We, then, are the men of practice and of experience; for we oppose to the restriction which you have placed exceptionally on certain international exchanges, the practice and experience of all individuals, and of all agglomerations of individuals, whose acts are voluntary, and can consequently be adduced as evidence. But you begin by constraining, by hindering, and then you lay hold of acts which are forced or prohibited, as warranting you to exclaim, "We have practice and experience on our side!"
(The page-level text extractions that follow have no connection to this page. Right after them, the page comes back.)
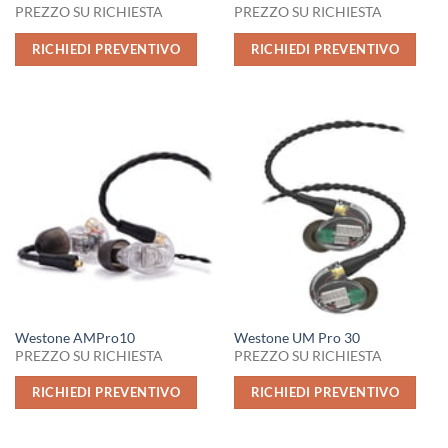
PREZZO SU RICHIESTA
PREZZO SU RICHIESTA
RICHIEDI PREVENTIVO
RICHIEDI PREVENTIVO
Westone AMPro10
Westone UM Pro 30
PREZZO SU RICHIESTA
PREZZO SU RICHIESTA
RICHIEDI PREVENTIVO
RICHIEDI PREVENTIVO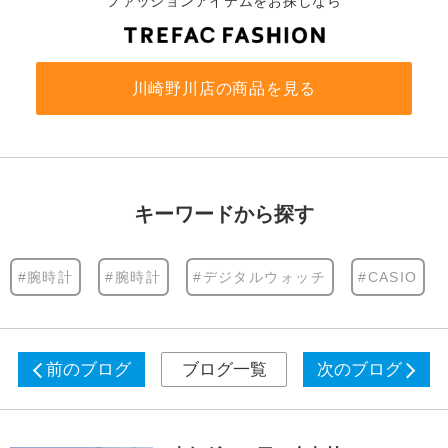
ファッションアイテムをお探しなら
川崎野川店の商品を見る
キーワードから探す
#腕時計
#腕時計
#デジタルウォッチ
#CASIO
前のブログ
ブログ一覧
次のブログ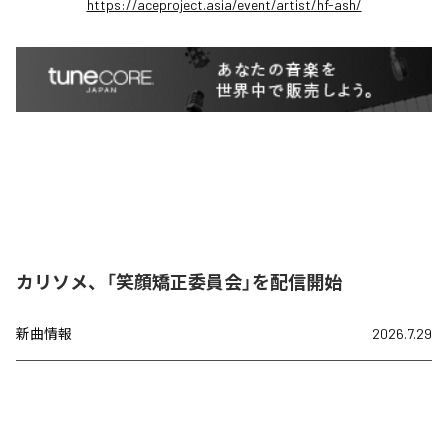
https://aceproject.asia/event/artist/hf-ash/
カリソメ、「笑顔矯正委員会」を配信開始
新曲情報
2026.7.29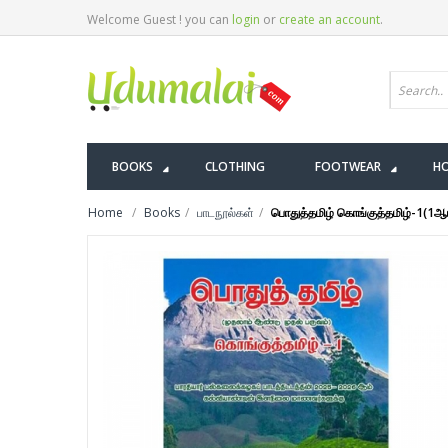
Welcome Guest ! you can
login
or
create an account
.
BOOKS
CLOTHING
FOOTWEAR
HO
Home
Books
பாடநூல்கள்
பொதுத்தமிழ் கொங்குத்தமிழ்-1(1ஆ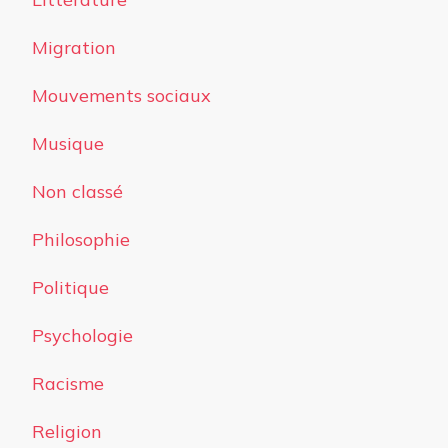
Migration
Mouvements sociaux
Musique
Non classé
Philosophie
Politique
Psychologie
Racisme
Religion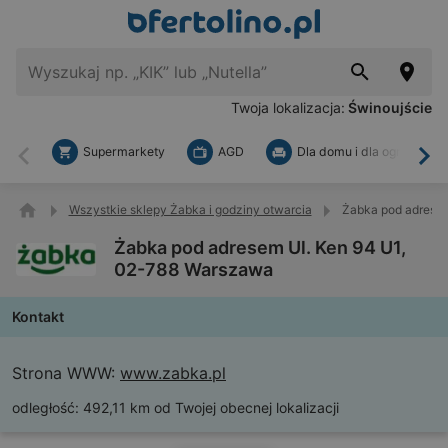
Twoja lokalizacja:
Świnoujście
Supermarkety
AGD
Dla domu i dla ogrodu
Wstecz
Dal
Wszystkie sklepy Żabka i godziny otwarcia
Żabka pod adresem
Żabka pod adresem Ul. Ken 94 U1,
02-788 Warszawa
Kontakt
Strona WWW:
www.zabka.pl
odległość:
492,11 km od Twojej obecnej lokalizacji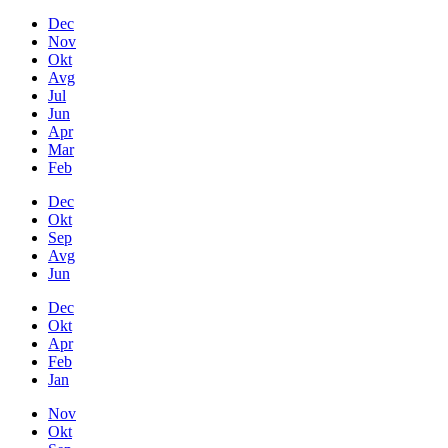
Dec
Nov
Okt
Avg
Jul
Jun
Apr
Mar
Feb
Dec
Okt
Sep
Avg
Jun
Dec
Okt
Apr
Feb
Jan
Nov
Okt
You inveigh against our theory, and even against theories in general. But when you lay down a principle in opposition to ours, you perhaps imagine you are not proceeding on theory? Clear your heads of that idea. You in fact form a theory, as we do; but between your theory and ours there is this difference:

Our theory consists merely in observing universal facts, univeral opinions; calculations and ways of proceeding which universally prevail; and in classifying these, and rendering them co-ordinate, with a view to their being more easily understood. Our theory is so little opposed to practice that it is nothing else but practice explained. We observe men acting as they are moved by the instinct of self-preservation and a desire for progress, and what they thus do freely and voluntarily we denominate political or social economy. We can never help repeating, that each individual man is practically an excellent economist, producing or exchanging according as he finds it more to his interest to produce or to exchange. Each, by experience, educates himself in this science; or rather the science itself is only this same experience accurately observed and methodically explained.
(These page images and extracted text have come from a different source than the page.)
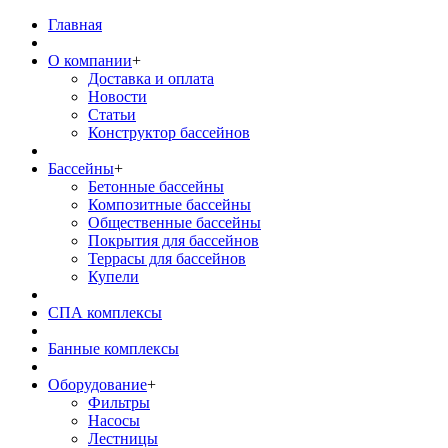
Главная
О компании
+
Доставка и оплата
Новости
Статьи
Конструктор бассейнов
Бассейны
+
Бетонные бассейны
Композитные бассейны
Общественные бассейны
Покрытия для бассейнов
Террасы для бассейнов
Купели
СПА комплексы
Банные комплексы
Оборудование
+
Фильтры
Насосы
Лестницы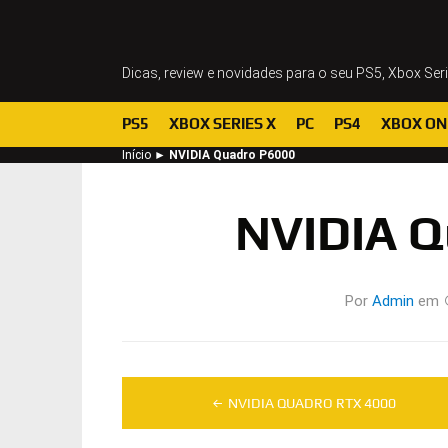
Dicas, review e novidades para o seu PS5, Xbox Ser
PS5
XBOX SERIES X
PC
PS4
XBOX ON
Início
►
NVIDIA Quadro P6000
NVIDIA Q
Por
Admin
em
Navegação
NVIDIA QUADRO RTX 4000
de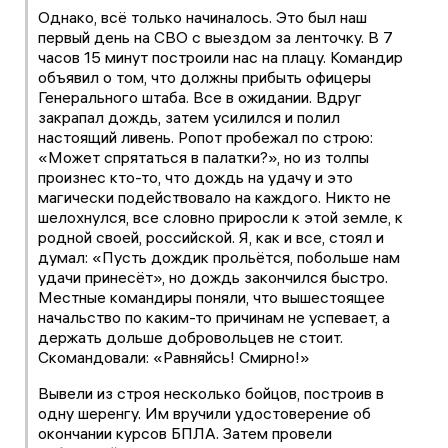
Однако, всё только начиналось. Это был наш
первый день на СВО с выездом за ленточку. В 7
часов 15 минут построили нас на плацу. Командир
объявил о том, что должны прибыть офицеры
Генерального штаба. Все в ожидании. Вдруг
закрапал дождь, затем усилился и полил
настоящий ливень. Ропот пробежал по строю:
«Может спрятаться в палатки?», но из толпы
произнес кто-то, что дождь на удачу и это
магически подействовало на каждого. Никто не
шелохнулся, все словно приросли к этой земле, к
родной своей, российской. Я, как и все, стоял и
думал: «Пусть дождик прольётся, побольше нам
удачи принесёт», но дождь закончился быстро.
Местные командиры поняли, что вышестоящее
начальство по каким-то причинам не успевает, а
держать дольше добровольцев не стоит.
Скомандовали: «Равняйсь! Смирно!»
Вывели из строя несколько бойцов, построив в
одну шеренгу. Им вручили удостоверение об
окончании курсов БПЛА. Затем провели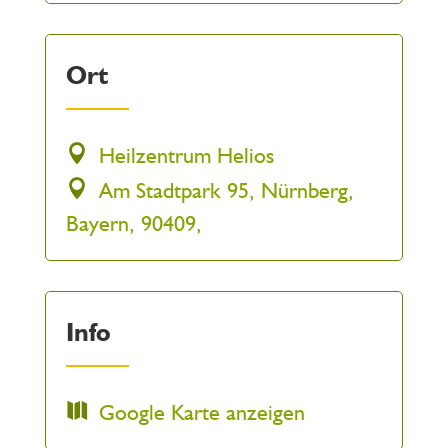
Ort
Heilzentrum Helios
Am Stadtpark 95, Nürnberg,
Bayern, 90409,
Info
Google Karte anzeigen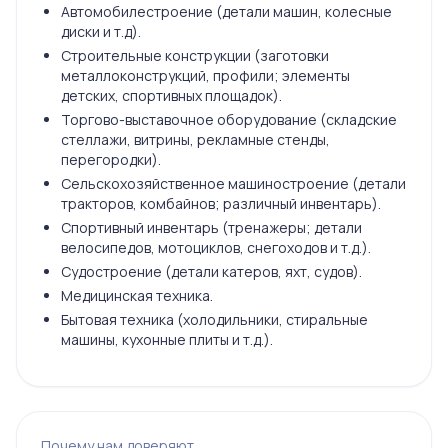
Автомобилестроение (детали машин, колесные
диски и т.д).
Строительные конструкции (заготовки
металлоконструкций, профили; элементы
детских, спортивных площадок).
Торгово-выставочное оборудование (складские
стеллажи, витрины, рекламные стенды,
перегородки).
Сельскохозяйственное машиностроение (детали
тракторов, комбайнов; различный инвентарь).
Спортивный инвентарь (тренажеры; детали
велосипедов, мотоциклов, снегоходов и т.д.).
Судостроение (детали катеров, яхт, судов).
Медицинская техника.
Бытовая техника (холодильники, стиральные
машины, кухонные плиты и т.д.).
Почему нам доверяют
But on your side, you construct a theory in the worst sense of the word. You imagine, you invent, a course of proceeding which is not sanctioned by the practice of any living man under thheaven; of heaven ; and then you invoke the aid of constraint and prohibition. It is quite necessaiy that you should have recourse to force, for you desire that men should be made to produce those things which they find it more advantageous to buy; you desire that they should renounce this advantage, and act upon a doctrine which implies a contradiction in terms.
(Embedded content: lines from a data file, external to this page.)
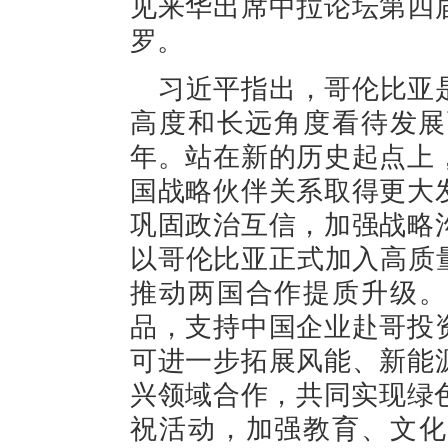
见来华出席中拉论坛第四
罗。
习近平指出，哥伦比亚
高度和长远角度看待发展
年。站在新的历史起点上
国战略伙伴关系取得更大
巩固政治互信，加强战略
以哥伦比亚正式加入高质
推动两国合作提质升级。
品，支持中国企业赴哥投
可进一步拓展风能、新能
兴领域合作，共同实现绿
祝活动，加强教育、文化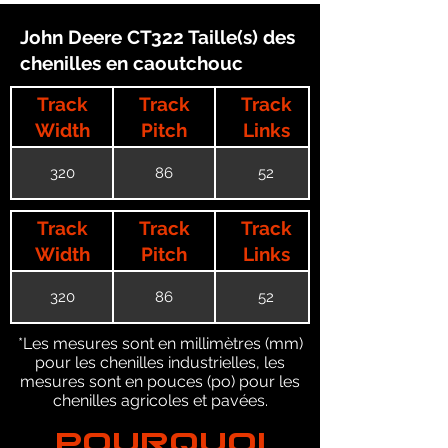
John Deere CT322 Taille(s) des
chenilles en caoutchouc
Track
Track
Track
Width
Pitch
Links
320
86
52
Track
Track
Track
Width
Pitch
Links
320
86
52
*Les mesures sont en millimètres (mm)
pour les chenilles industrielles, les
mesures sont en pouces (po) pour les
chenilles agricoles et pavées.
POURQUOI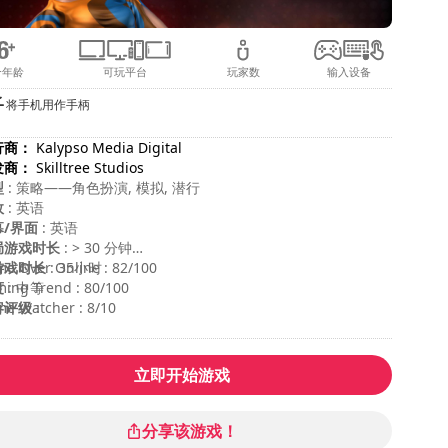
合年龄
可玩平台
玩家数
输入设备
将手机用作手柄
行商：
Kalypso Media Digital
发商：
Skilltree Studios
型
: 策略——角色扮演, 模拟, 潜行
效
: 英语
幕/界面
: 英语
局游戏时长
: > 30 分钟
游戏时长
e Over Online : 82/100
: 35小时
度
ing Trend : 80/100
: 中等
容评级
e Watcher : 8/10
:
立即开始游戏
分享该游戏！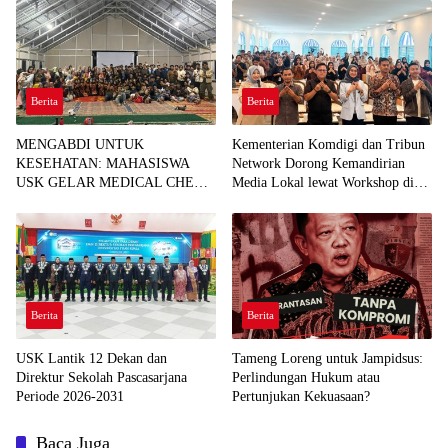
Berita
Berita
MENGABDI UNTUK
Kementerian Komdigi dan Tribun
KESEHATAN: MAHASISWA
Network Dorong Kemandirian
USK GELAR MEDICAL CHECK
Media Lokal lewat Workshop di
UP GRATIS BAGI WARGA
Banda Aceh
DESA AGUSEN
Berita
Berita
USK Lantik 12 Dekan dan
Tameng Loreng untuk Jampidsus:
Direktur Sekolah Pascasarjana
Perlindungan Hukum atau
Periode 2026-2031
Pertunjukan Kekuasaan?
Baca Juga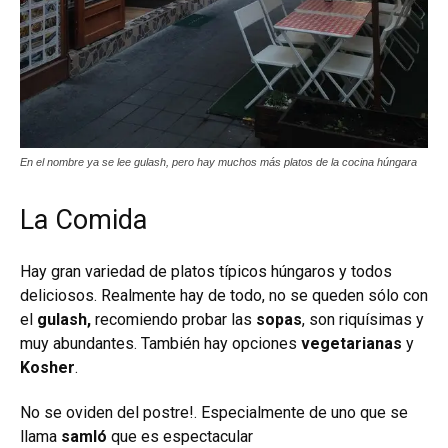
En el nombre ya se lee gulash, pero hay muchos más platos de la cocina húngara
La Comida
Hay gran variedad de platos típicos húngaros y todos
deliciosos. Realmente hay de todo, no se queden sólo con
el
gulash,
recomiendo probar las
sopas
, son riquísimas y
muy abundantes.
También hay opciones
vegetarianas
y
Kosher
.
No se oviden del postre!. Especialmente de uno que se
llama
samló
que es espectacular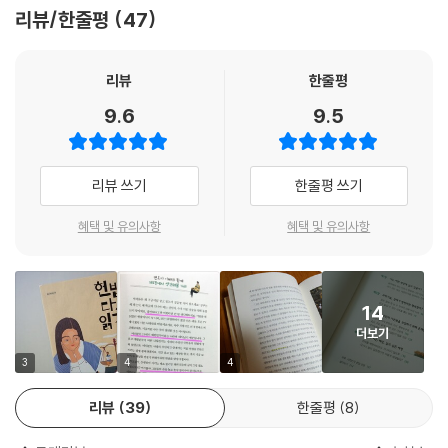
- 지은이의 말
리뷰/한줄평
47
대해 헌법이 어느 정도는 대답이 될 수 있겠구나.”
--- pp.22~24
요즘 TV의 뉴스를 보면 정치, 헌법에 대한 내용들이 많이 나온다. 하지만
뉴스에서 쓰는 말들은 너무 어렵고 복잡하다. 설명을 해주지 않아 이해가
리뷰
한줄평
“헌법은 그렇게 크게 봐서 다섯 가지 권리와 거기에 포함된 여러 가지 권리
가지 않는다. 뉴스에 나오는 일들이 왜 생기는지 알 수 없기도 하다. 그런데
9.6
9.5
들을 자세하게 정해 놓았단다. 그런데 맨 마지막에 뭐라고 했는지 알아? 헌
아빠가 이런 것들에 관한 책을 아주 쉽고 재미있게 썼다고 장담하니 궁금
법 제37조 제1항에는 ‘국민의 자유와 권리는 헌법에 열거되지 아니한 이유
하고 기대가 된다. 한편으론 설레고 한편으론 걱정도 되지만 아빠를 믿기
로 경시되지 않는다’고 했어. 헌법을 만들면서 생각할 수 있는 것들을 다 적
로 한다. 이 책을 써준 아빠한테 고맙다.
리뷰 쓰기
한줄평 쓰기
었지만 혹시 빠진 것이 있더라도 국민을 위해 필요하다면 헌법이나 마찬가
지로 인정해줘야 한다는 거야. 무엇을 위해서? 바로 인간의 존엄과 가치를
- 딸, 양시연
혜택 및 유의사항
혜택 및 유의사항
지키기 위해 필요하다면 말이야. 목적이니까.”
아빠가 돌아가고 잠자리에 누워 시연이는 맥킨지에게 물었습니다.
“아빠 말씀을 듣고 나니까 마음이 풀린 거 같아. 인간은 참 많은 무서운 일
들을 했지만 다행히 거기서 멈추지 않았잖아. 교훈을 얻고 다시 그런 일을
14
반복하지 않기 위해 헌법을 정했으니까. 맥킨지가 인간에 대해 이해하는데
더보기
도 도움이 됐을까”
3
4
4
“뭐랄까. 인류라는 존재가 시연이 또래라는 생각이 들어.”
--- p.107
리뷰
39
한줄평
8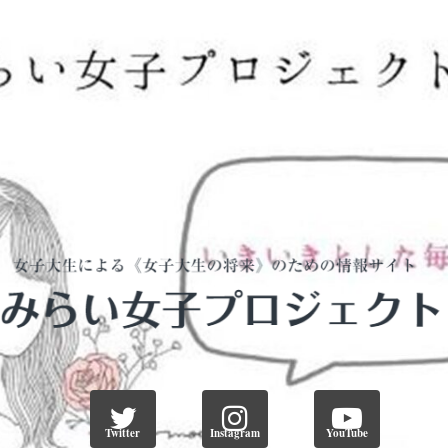
Twitter
Instagram
YouTube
The doctrine which you acknowledge would be absurd in the relations of individuals; I defy you to extend it, even in speculation, to transactions between families, communities, or provinces. By your own admission, it is only applicable to international relations.

This is the reason why you are forced to keep repeating:

"There are no absolute principles, no inflexible rules. What is good for an individual, a family, a province, is bad for a nation. What is good in detail—namely, to purchase rather than produce, when purchasing is more advantageous than producing—that same is bad in the gross. The political economy of individuals is not that of nations;" and other nonsense ejusdem farinæ.

And to what does all this tend? Look at it a little closer. The intention is to prove that we, the consumers, are your property! that we are yours body and soul! that you have an exclusive right over our stomachs and our limbs! that it belongs to you to feed and clothe us on your own terms, whatever be your ignorance, incapacity, or rapacity!

No, you are not men of practice; you are men of abstraction—and of extortion.